[Start of LISTING]
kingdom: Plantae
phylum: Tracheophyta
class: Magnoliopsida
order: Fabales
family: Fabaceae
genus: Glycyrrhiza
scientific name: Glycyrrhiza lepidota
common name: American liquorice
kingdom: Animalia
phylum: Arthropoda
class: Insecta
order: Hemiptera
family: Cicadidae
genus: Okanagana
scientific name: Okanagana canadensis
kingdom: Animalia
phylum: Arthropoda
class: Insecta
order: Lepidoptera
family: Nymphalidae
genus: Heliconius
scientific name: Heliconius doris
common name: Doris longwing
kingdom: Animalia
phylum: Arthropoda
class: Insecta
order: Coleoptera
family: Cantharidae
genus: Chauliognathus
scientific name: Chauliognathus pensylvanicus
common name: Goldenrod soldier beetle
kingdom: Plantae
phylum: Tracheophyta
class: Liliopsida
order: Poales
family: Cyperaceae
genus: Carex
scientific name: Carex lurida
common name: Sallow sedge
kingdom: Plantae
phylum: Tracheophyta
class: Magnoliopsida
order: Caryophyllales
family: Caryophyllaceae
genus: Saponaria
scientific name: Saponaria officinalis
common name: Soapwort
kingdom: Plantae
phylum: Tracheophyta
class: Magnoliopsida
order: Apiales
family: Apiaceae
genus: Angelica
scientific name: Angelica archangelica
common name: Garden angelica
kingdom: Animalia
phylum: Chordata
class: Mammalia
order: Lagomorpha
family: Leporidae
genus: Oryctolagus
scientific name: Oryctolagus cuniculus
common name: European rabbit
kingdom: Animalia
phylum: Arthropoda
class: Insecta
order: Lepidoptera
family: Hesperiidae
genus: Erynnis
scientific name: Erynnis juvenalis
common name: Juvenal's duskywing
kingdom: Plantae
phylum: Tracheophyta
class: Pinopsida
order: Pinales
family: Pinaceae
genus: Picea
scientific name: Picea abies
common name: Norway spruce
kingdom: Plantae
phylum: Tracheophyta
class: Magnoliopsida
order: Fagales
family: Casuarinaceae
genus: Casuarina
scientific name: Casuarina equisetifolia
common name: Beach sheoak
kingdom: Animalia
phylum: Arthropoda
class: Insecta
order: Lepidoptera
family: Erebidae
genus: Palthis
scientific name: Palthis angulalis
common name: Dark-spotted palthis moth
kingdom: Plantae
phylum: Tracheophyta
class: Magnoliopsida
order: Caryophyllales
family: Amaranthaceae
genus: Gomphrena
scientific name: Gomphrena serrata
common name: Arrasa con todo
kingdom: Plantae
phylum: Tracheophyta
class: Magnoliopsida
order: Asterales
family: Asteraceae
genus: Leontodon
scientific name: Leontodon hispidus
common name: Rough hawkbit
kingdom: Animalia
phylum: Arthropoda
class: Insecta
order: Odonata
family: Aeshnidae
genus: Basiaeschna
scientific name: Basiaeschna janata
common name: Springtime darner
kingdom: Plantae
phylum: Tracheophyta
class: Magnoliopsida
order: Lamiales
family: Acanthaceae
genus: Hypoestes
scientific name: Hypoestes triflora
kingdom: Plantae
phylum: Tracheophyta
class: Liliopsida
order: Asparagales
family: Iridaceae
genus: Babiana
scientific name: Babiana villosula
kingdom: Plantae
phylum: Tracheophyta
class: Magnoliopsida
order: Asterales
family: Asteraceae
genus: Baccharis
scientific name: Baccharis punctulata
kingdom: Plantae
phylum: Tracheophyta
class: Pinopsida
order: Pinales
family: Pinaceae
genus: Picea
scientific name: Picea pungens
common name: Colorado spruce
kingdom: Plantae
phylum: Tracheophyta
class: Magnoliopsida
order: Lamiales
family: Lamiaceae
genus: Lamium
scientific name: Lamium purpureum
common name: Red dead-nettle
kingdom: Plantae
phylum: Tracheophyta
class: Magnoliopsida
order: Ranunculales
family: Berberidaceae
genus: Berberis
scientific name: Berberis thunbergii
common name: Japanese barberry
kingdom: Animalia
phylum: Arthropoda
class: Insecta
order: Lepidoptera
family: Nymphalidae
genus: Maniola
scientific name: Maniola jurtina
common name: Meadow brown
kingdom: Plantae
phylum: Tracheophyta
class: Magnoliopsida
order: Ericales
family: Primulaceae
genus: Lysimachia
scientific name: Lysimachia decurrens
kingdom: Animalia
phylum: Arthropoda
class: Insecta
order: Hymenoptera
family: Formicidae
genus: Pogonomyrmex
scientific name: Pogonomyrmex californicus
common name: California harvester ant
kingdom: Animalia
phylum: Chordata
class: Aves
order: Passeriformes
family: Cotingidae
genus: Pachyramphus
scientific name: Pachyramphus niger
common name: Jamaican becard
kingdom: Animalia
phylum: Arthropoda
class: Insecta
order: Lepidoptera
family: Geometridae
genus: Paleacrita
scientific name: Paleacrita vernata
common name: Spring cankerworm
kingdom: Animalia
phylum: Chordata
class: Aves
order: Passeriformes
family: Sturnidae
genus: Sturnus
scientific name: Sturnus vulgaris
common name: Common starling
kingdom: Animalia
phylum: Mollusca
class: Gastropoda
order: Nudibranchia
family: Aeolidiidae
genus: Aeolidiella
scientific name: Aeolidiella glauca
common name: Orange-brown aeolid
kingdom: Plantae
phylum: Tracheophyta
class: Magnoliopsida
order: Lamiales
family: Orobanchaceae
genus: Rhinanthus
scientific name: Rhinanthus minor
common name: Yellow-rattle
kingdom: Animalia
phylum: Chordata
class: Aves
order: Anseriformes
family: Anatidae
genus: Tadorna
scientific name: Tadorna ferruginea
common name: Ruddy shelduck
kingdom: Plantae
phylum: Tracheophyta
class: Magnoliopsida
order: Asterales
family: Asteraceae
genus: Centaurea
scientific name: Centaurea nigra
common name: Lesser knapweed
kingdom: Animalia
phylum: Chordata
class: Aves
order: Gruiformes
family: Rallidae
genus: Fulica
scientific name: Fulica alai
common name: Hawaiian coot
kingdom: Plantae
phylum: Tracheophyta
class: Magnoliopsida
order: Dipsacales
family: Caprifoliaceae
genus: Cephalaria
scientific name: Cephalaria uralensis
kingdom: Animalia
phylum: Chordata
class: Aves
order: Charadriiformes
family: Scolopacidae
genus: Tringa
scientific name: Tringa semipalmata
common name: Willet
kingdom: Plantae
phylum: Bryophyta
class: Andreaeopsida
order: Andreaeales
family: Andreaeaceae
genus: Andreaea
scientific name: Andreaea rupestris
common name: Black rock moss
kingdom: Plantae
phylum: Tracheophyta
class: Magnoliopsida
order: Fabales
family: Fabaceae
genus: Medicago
[End of LISTING]
EXERCISE TASK:
Copy out every line from all the rows above, with each line unchanged and in the same order.

FULL OUTPUT:
kingdom: Plantae
phylum: Tracheophyta
class: Magnoliopsida
order: Fabales
family: Fabaceae
genus: Glycyrrhiza
scientific name: Glycyrrhiza lepidota
common name: American liquorice
kingdom: Animalia
phylum: Arthropoda
class: Insecta
order: Hemiptera
family: Cicadidae
genus: Okanagana
scientific name: Okanagana canadensis
kingdom: Animalia
phylum: Arthropoda
class: Insecta
order: Lepidoptera
family: Nymphalidae
genus: Heliconius
scientific name: Heliconius doris
common name: Doris longwing
kingdom: Animalia
phylum: Arthropoda
class: Insecta
order: Coleoptera
family: Cantharidae
genus: Chauliognathus
scientific name: Chauliognathus pensylvanicus
common name: Goldenrod soldier beetle
kingdom: Plantae
phylum: Tracheophyta
class: Liliopsida
order: Poales
family: Cyperaceae
genus: Carex
scientific name: Carex lurida
common name: Sallow sedge
kingdom: Plantae
phylum: Tracheophyta
class: Magnoliopsida
order: Caryophyllales
family: Caryophyllaceae
genus: Saponaria
scientific name: Saponaria officinalis
common name: Soapwort
kingdom: Plantae
phylum: Tracheophyta
class: Magnoliopsida
order: Apiales
family: Apiaceae
genus: Angelica
scientific name: Angelica archangelica
common name: Garden angelica
kingdom: Animalia
phylum: Chordata
class: Mammalia
order: Lagomorpha
family: Leporidae
genus: Oryctolagus
scientific name: Oryctolagus cuniculus
common name: European rabbit
kingdom: Animalia
phylum: Arthropoda
class: Insecta
order: Lepidoptera
family: Hesperiidae
genus: Erynnis
scientific name: Erynnis juvenalis
common name: Juvenal's duskywing
kingdom: Plantae
phylum: Tracheophyta
class: Pinopsida
order: Pinales
family: Pinaceae
genus: Picea
scientific name: Picea abies
common name: Norway spruce
kingdom: Plantae
phylum: Tracheophyta
class: Magnoliopsida
order: Fagales
family: Casuarinaceae
genus: Casuarina
scientific name: Casuarina equisetifolia
common name: Beach sheoak
kingdom: Animalia
phylum: Arthropoda
class: Insecta
order: Lepidoptera
family: Erebidae
genus: Palthis
scientific name: Palthis angulalis
common name: Dark-spotted palthis moth
kingdom: Plantae
phylum: Tracheophyta
class: Magnoliopsida
order: Caryophyllales
family: Amaranthaceae
genus: Gomphrena
scientific name: Gomphrena serrata
common name: Arrasa con todo
kingdom: Plantae
phylum: Tracheophyta
class: Magnoliopsida
order: Asterales
family: Asteraceae
genus: Leontodon
scientific name: Leontodon hispidus
common name: Rough hawkbit
kingdom: Animalia
phylum: Arthropoda
class: Insecta
order: Odonata
family: Aeshnidae
genus: Basiaeschna
scientific name: Basiaeschna janata
common name: Springtime darner
kingdom: Plantae
phylum: Tracheophyta
class: Magnoliopsida
order: Lamiales
family: Acanthaceae
genus: Hypoestes
scientific name: Hypoestes triflora
kingdom: Plantae
phylum: Tracheophyta
class: Liliopsida
order: Asparagales
family: Iridaceae
genus: Babiana
scientific name: Babiana villosula
kingdom: Plantae
phylum: Tracheophyta
class: Magnoliopsida
order: Asterales
family: Asteraceae
genus: Baccharis
scientific name: Baccharis punctulata
kingdom: Plantae
phylum: Tracheophyta
class: Pinopsida
order: Pinales
family: Pinaceae
genus: Picea
scientific name: Picea pungens
common name: Colorado spruce
kingdom: Plantae
phylum: Tracheophyta
class: Magnoliopsida
order: Lamiales
family: Lamiaceae
genus: Lamium
scientific name: Lamium purpureum
common name: Red dead-nettle
kingdom: Plantae
phylum: Tracheophyta
class: Magnoliopsida
order: Ranunculales
family: Berberidaceae
genus: Berberis
scientific name: Berberis thunbergii
common name: Japanese barberry
kingdom: Animalia
phylum: Arthropoda
class: Insecta
order: Lepidoptera
family: Nymphalidae
genus: Maniola
scientific name: Maniola jurtina
common name: Meadow brown
kingdom: Plantae
phylum: Tracheophyta
class: Magnoliopsida
order: Ericales
family: Primulaceae
genus: Lysimachia
scientific name: Lysimachia decurrens
kingdom: Animalia
phylum: Arthropoda
class: Insecta
order: Hymenoptera
family: Formicidae
genus: Pogonomyrmex
scientific name: Pogonomyrmex californicus
common name: California harvester ant
kingdom: Animalia
phylum: Chordata
class: Aves
order: Passeriformes
family: Cotingidae
genus: Pachyramphus
scientific name: Pachyramphus niger
common name: Jamaican becard
kingdom: Animalia
phylum: Arthropoda
class: Insecta
order: Lepidoptera
family: Geometridae
genus: Paleacrita
scientific name: Paleacrita vernata
common name: Spring cankerworm
kingdom: Animalia
phylum: Chordata
class: Aves
order: Passeriformes
family: Sturnidae
genus: Sturnus
scientific name: Sturnus vulgaris
common name: Common starling
kingdom: Animalia
phylum: Mollusca
class: Gastropoda
order: Nudibranchia
family: Aeolidiidae
genus: Aeolidiella
scientific name: Aeolidiella glauca
common name: Orange-brown aeolid
kingdom: Plantae
phylum: Tracheophyta
class: Magnoliopsida
order: Lamiales
family: Orobanchaceae
genus: Rhinanthus
scientific name: Rhinanthus minor
common name: Yellow-rattle
kingdom: Animalia
phylum: Chordata
class: Aves
order: Anseriformes
family: Anatidae
genus: Tadorna
scientific name: Tadorna ferruginea
common name: Ruddy shelduck
kingdom: Plantae
phylum: Tracheophyta
class: Magnoliopsida
order: Asterales
family: Asteraceae
genus: Centaurea
scientific name: Centaurea nigra
common name: Lesser knapweed
kingdom: Animalia
phylum: Chordata
class: Aves
order: Gruiformes
family: Rallidae
genus: Fulica
scientific name: Fulica alai
common name: Hawaiian coot
kingdom: Plantae
phylum: Tracheophyta
class: Magnoliopsida
order: Dipsacales
family: Caprifoliaceae
genus: Cephalaria
scientific name: Cephalaria uralensis
kingdom: Animalia
phylum: Chordata
class: Aves
order: Charadriiformes
family: Scolopacidae
genus: Tringa
scientific name: Tringa semipalmata
common name: Willet
kingdom: Plantae
phylum: Bryophyta
class: Andreaeopsida
order: Andreaeales
family: Andreaeaceae
genus: Andreaea
scientific name: Andreaea rupestris
common name: Black rock moss
kingdom: Plantae
phylum: Tracheophyta
class: Magnoliopsida
order: Fabales
family: Fabaceae
genus: Medicago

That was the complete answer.